INFORMATION SUPPLIED
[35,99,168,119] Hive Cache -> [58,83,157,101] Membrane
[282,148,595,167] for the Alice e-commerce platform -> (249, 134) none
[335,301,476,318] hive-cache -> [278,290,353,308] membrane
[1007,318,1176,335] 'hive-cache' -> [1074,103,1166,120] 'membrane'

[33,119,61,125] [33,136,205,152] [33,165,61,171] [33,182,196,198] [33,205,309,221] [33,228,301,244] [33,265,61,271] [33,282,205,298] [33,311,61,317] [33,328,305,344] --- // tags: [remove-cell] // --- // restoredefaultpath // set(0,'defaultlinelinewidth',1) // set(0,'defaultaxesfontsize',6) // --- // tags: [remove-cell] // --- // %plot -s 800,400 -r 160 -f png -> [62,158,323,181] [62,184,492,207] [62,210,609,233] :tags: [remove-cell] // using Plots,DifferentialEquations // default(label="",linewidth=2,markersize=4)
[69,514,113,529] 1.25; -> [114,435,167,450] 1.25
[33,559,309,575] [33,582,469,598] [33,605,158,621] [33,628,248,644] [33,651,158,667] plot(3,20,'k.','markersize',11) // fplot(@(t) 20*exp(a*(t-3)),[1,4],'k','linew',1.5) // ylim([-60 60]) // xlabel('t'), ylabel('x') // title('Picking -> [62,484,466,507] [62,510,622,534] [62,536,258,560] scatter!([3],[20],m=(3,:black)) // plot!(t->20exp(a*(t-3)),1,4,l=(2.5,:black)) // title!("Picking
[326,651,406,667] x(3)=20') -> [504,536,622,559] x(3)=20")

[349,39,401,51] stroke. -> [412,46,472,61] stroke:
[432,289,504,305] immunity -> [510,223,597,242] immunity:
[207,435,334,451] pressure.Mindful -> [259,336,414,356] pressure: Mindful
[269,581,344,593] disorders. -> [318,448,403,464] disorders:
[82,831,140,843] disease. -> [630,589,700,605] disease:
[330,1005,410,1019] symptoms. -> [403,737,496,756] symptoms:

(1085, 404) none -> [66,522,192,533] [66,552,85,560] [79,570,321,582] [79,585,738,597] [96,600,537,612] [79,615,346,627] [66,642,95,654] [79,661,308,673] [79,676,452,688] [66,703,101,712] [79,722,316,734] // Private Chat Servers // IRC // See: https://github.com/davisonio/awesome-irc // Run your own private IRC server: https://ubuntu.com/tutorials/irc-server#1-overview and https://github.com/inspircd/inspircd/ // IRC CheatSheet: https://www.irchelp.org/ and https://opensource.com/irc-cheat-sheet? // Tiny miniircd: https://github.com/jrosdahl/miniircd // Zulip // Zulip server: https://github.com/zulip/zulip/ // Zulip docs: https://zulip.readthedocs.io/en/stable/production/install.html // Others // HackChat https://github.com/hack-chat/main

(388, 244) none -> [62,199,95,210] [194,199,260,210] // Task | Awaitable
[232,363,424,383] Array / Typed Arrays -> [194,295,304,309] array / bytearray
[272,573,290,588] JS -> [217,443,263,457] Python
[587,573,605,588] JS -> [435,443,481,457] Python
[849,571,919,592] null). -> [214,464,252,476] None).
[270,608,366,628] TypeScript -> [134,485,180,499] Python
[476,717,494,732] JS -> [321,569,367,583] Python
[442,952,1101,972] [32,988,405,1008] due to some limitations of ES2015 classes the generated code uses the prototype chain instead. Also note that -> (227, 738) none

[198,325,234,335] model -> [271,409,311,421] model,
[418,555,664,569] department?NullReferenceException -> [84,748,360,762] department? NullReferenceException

WORK INSTRUCTION
Would you please give back all of the material above exactly as it stands?

WORKED SOLUTION
[35,99,168,119] Hive Cache -> [58,83,157,101] Membrane
[282,148,595,167] for the Alice e-commerce platform -> (249, 134) none
[335,301,476,318] hive-cache -> [278,290,353,308] membrane
[1007,318,1176,335] 'hive-cache' -> [1074,103,1166,120] 'membrane'

[33,119,61,125] [33,136,205,152] [33,165,61,171] [33,182,196,198] [33,205,309,221] [33,228,301,244] [33,265,61,271] [33,282,205,298] [33,311,61,317] [33,328,305,344] --- // tags: [remove-cell] // --- // restoredefaultpath // set(0,'defaultlinelinewidth',1) // set(0,'defaultaxesfontsize',6) // --- // tags: [remove-cell] // --- // %plot -s 800,400 -r 160 -f png -> [62,158,323,181] [62,184,492,207] [62,210,609,233] :tags: [remove-cell] // using Plots,DifferentialEquations // default(label="",linewidth=2,markersize=4)
[69,514,113,529] 1.25; -> [114,435,167,450] 1.25
[33,559,309,575] [33,582,469,598] [33,605,158,621] [33,628,248,644] [33,651,158,667] plot(3,20,'k.','markersize',11) // fplot(@(t) 20*exp(a*(t-3)),[1,4],'k','linew',1.5) // ylim([-60 60]) // xlabel('t'), ylabel('x') // title('Picking -> [62,484,466,507] [62,510,622,534] [62,536,258,560] scatter!([3],[20],m=(3,:black)) // plot!(t->20exp(a*(t-3)),1,4,l=(2.5,:black)) // title!("Picking
[326,651,406,667] x(3)=20') -> [504,536,622,559] x(3)=20")

[349,39,401,51] stroke. -> [412,46,472,61] stroke:
[432,289,504,305] immunity -> [510,223,597,242] immunity:
[207,435,334,451] pressure.Mindful -> [259,336,414,356] pressure: Mindful
[269,581,344,593] disorders. -> [318,448,403,464] disorders:
[82,831,140,843] disease. -> [630,589,700,605] disease:
[330,1005,410,1019] symptoms. -> [403,737,496,756] symptoms:

(1085, 404) none -> [66,522,192,533] [66,552,85,560] [79,570,321,582] [79,585,738,597] [96,600,537,612] [79,615,346,627] [66,642,95,654] [79,661,308,673] [79,676,452,688] [66,703,101,712] [79,722,316,734] // Private Chat Servers // IRC // See: https://github.com/davisonio/awesome-irc // Run your own private IRC server: https://ubuntu.com/tutorials/irc-server#1-overview and https://github.com/inspircd/inspircd/ // IRC CheatSheet: https://www.irchelp.org/ and https://opensource.com/irc-cheat-sheet? // Tiny miniircd: https://github.com/jrosdahl/miniircd // Zulip // Zulip server: https://github.com/zulip/zulip/ // Zulip docs: https://zulip.readthedocs.io/en/stable/production/install.html // Others // HackChat https://github.com/hack-chat/main

(388, 244) none -> [62,199,95,210] [194,199,260,210] // Task | Awaitable
[232,363,424,383] Array / Typed Arrays -> [194,295,304,309] array / bytearray
[272,573,290,588] JS -> [217,443,263,457] Python
[587,573,605,588] JS -> [435,443,481,457] Python
[849,571,919,592] null). -> [214,464,252,476] None).
[270,608,366,628] TypeScript -> [134,485,180,499] Python
[476,717,494,732] JS -> [321,569,367,583] Python
[442,952,1101,972] [32,988,405,1008] due to some limitations of ES2015 classes the generated code uses the prototype chain instead. Also note that -> (227, 738) none

[198,325,234,335] model -> [271,409,311,421] model,
[418,555,664,569] department?NullReferenceException -> [84,748,360,762] department? NullReferenceException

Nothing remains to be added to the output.